What's still left to clean up later is that, now the methods that take text as input for parsing exist only to support testing with plain text, and they should probably be moved out of the class, and into the testing code. I made to-do notes for that because it was getting late, and time to quit.
Observations from the "Context Parameters" story:
I wasted a lot of time implementing a hard solution to a problem, when the easy solution turned out to pass all tests. I could have saved several hours by trying that first.
As I recall, the reason we have been wrapping every code line in a VbLine tag when inserting code into the XML document was so there would be a place to put the context parameter information later. If that's true, that work was for nothing because that turned out not to be the easiest way to get context info into XML where we needed it. We ended up puting it right into the Macro tag's attributes instead.
The better "XP" approach to coding for this story would probably have been to start from the other end of the code, and "fake it till we make it", before we even wrote the module line reader, etc., that we were "going to need [my quote, I'm afraid] to be able to get context information from the VB IDE". We first would simply write a test that expects the correct module name and type for a single procedure, hard code that procedure name into the macro expander, and make it work for the first test. Then we would have refactored that back up through the process to remove duplication. What we ended up with works, and seems sensible enough, but it we've had to take bigger steps in between tests, and we may have implemented several things that turned out not to be needed in the eventual solution.
At this point, unless someone can remember another reason why we wrapped all the code lines in VbLine tags, we should now actually take all that back out.
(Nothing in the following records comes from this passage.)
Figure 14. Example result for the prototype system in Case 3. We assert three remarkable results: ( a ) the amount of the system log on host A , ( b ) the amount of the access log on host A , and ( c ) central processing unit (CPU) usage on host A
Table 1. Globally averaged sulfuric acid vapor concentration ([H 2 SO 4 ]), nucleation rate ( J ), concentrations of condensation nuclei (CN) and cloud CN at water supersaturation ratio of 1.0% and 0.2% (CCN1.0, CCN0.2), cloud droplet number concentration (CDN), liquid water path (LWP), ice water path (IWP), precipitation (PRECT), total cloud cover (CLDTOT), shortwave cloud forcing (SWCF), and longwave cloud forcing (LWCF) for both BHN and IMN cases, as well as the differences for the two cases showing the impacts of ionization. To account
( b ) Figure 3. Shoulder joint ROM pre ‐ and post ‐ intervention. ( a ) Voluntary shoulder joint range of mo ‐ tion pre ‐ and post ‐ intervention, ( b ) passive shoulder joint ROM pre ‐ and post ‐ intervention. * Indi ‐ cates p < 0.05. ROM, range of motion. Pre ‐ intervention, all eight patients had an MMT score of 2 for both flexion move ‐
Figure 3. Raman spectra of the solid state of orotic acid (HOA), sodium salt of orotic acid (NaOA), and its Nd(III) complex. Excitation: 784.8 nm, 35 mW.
Observations for the session:
If I ever had any doubt about whether pair programming was at least as efficient as working alone, I don't have it anymore. Clearly, any time that would be "wasted" by having 2 people working at one computer with only one typing is more than outweighed by the number of times having a second perspective would have prevented doing unnecessary work or taking a harder path. That's in addition to the more obvious benefit of having one person able to think tactically about the lines of code being slammed out while the other keeps an eye on the bigger picture and can monitor when the "driver" is getting tunnel vision that could eat up hours on some trivial or off-topic item.